C’est réellement une vague compliquée. A 1,50m, tu peux penser qu’elle a l’air parfaite et facile, mais elle rassemble toutes sortes de dangers. Le banc de sable est à fleur d’eau et la vague déroule sur plus de deux kilomètres à la vitesse d’un train. Elle balaie tout sur son passage, comme si l’océan entier y passait.
“ Certains jours, dit Ted, ils se faisaient balayer sur 2km sans même prendre une vague, à la suite de quoi ils devaient repartir à pieds en haut de la pointe pour essayer de se remettre à l’eau. Ca arrivait souvent, et tant bien même, il fallait de toute manière remonter à chaque fois la plage à pieds pour tenter de prendre une vague. C’est un cycle marrant à regarder, dès les premières lueurs du jours, on pouvait voir les gars faire des footing et des séances d’apnée. A la fin de la journée, ils étaient morts… ”
“ Le décalage entre le côté glamour de la vague et la réalité est inimaginable. Chaque take-off est une vraie prise de risque quasiment sur le sable avec cette masse super puissante qui t’arrive dans le dos. Même la taille de la vague peut-être souvent sous-estimée. ”
Perhaps Tim Bisso, who suffered the wrath of the wave first-hand, described it best :
C’est certainement Tim Bisso qui s’est durement fait ramasser dès le début qui décrit le mieux la situation :
“ La vague déroule comme dans un rêve. Tu l’observes et tu te vois déjà à l’intérieur des meilleurs tubes de ta vie. Mais 10 secondes plus tard, le tube a doublé de taille au dessous du niveau de la mer et tu te retrouves enfermé dans un vrai cauchemar collé sur le fond sablonneux. Cette vague te plaque au sol comme sur un roller coaster dans le noir. C’est de loin la vague la plus puissante que j’ai jamais surfé. ”
Mais c’est avec ce genre de risques que l’on est le plus récompensé, ça vaut le coup de poker. Si le surfeur a le niveau pour ce genre de vague, comme l’explique Timmy, c’est juste le pied. Ferme tes yeux et imagine un Kirra en feu sur deux kilomètres au milieu d’une abysse désertique.
Après ce premier jour le swell s’est levé ainsi que le brouillard. Louie et Gearoid se sont levés sur une journée magnifique, étonnamment claire.
Absolument glassée mais avec des séries de 2,50m, enroulées le long de la côte aussi loin que le regard pouvait se porter. Les vagues semblaient dérouler à l’envers et les plus grosses ne semblaient pas surfables. Mais c’était un spectacle inoubliable.
“ On surfait chaque vague si longtemps et sur une si grande distance que je n’ai carrément pas croisé Louie ce jour-là ”, se souvient Gearoid.

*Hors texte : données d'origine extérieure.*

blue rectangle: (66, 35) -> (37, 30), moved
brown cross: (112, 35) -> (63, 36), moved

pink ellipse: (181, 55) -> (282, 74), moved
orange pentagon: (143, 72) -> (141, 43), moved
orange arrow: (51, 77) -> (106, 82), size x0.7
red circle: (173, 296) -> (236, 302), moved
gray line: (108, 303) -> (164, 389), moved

“ Du lever au coucher du soleil, c’était chacun son tour non-stop. Je crois qu’après avoir surfé du crépuscule à la quasi nuit j’ai dû au moins ramer 30 kilomètres si ce n’est plus ”. C’était le rêve de Louie de surfer cette vague, et il était bien disposé à optimiser cette occasion unique. “ A la fin de la journée, je me forçais à repartir au pic parce que je savais que c’était sûrement une chance unique de surfer ce genre de conditions… La récompense de réussir à bien choisir ses vagues est l’une des meilleures sensations possible… ”

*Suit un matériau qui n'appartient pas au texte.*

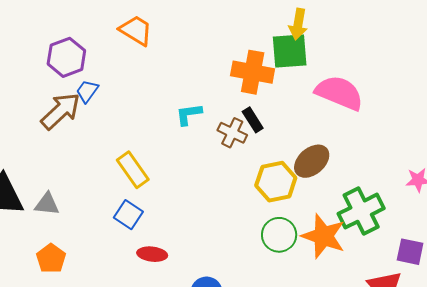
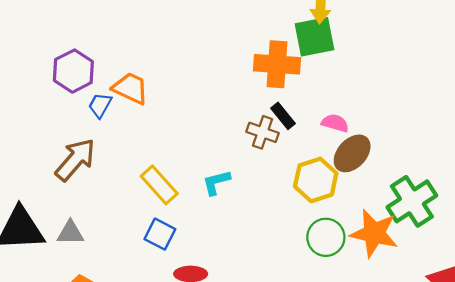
orange trapezoid: (136, 30) -> (130, 88), moved
pink semicircle: (339, 93) -> (335, 123), moved, size x0.5
brown arrow: (61, 111) -> (75, 160), moved
cyan L-shape: (189, 114) -> (216, 182), moved

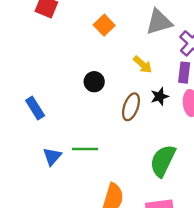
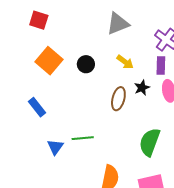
gray triangle: (159, 22) -> (118, 24), moved
orange square: (104, 25) -> (49, 61), moved, size x1.5
black circle: (94, 82) -> (86, 64), moved

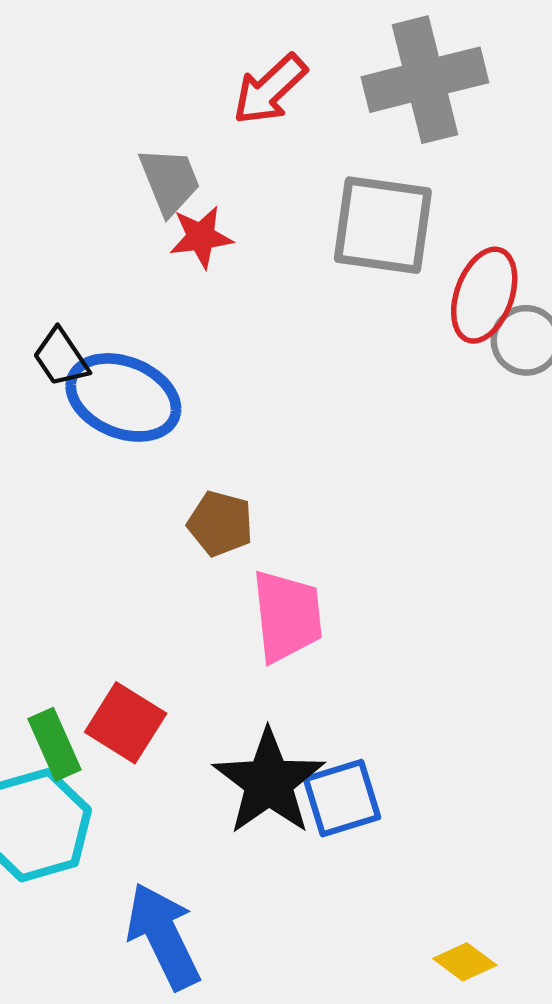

Louie se considère comme assez performant dans les bonnes gauches (ce qui est vraiment une sous-estimation) et pourtant il n’arrivait pas à passer la dernière section de la vague 90% du temps. Si lui n’y arrive pas, peu de surfeurs le pourront…
Ce n’est pas une vague pour les petites natures.

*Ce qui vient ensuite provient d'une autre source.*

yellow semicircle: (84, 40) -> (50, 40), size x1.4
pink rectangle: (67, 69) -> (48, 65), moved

Ce n’est pas l’endroit qui va te donner confiance quant à tes acquis en surf. C’est un endroit qui est régulé par les lois de l’océan et qui va te fournir les meilleures sensations de ta vie pour te les reprendre une minute plus tard. C’est le résultat quand on Search la planète et que l’on pousse ses limites dans le sens le plus profond du terme. C’est comme sauter sur un train de marchandises à pleine vitesse dans le coin le plus reculé de la planète, c’est à vous couper le souffle.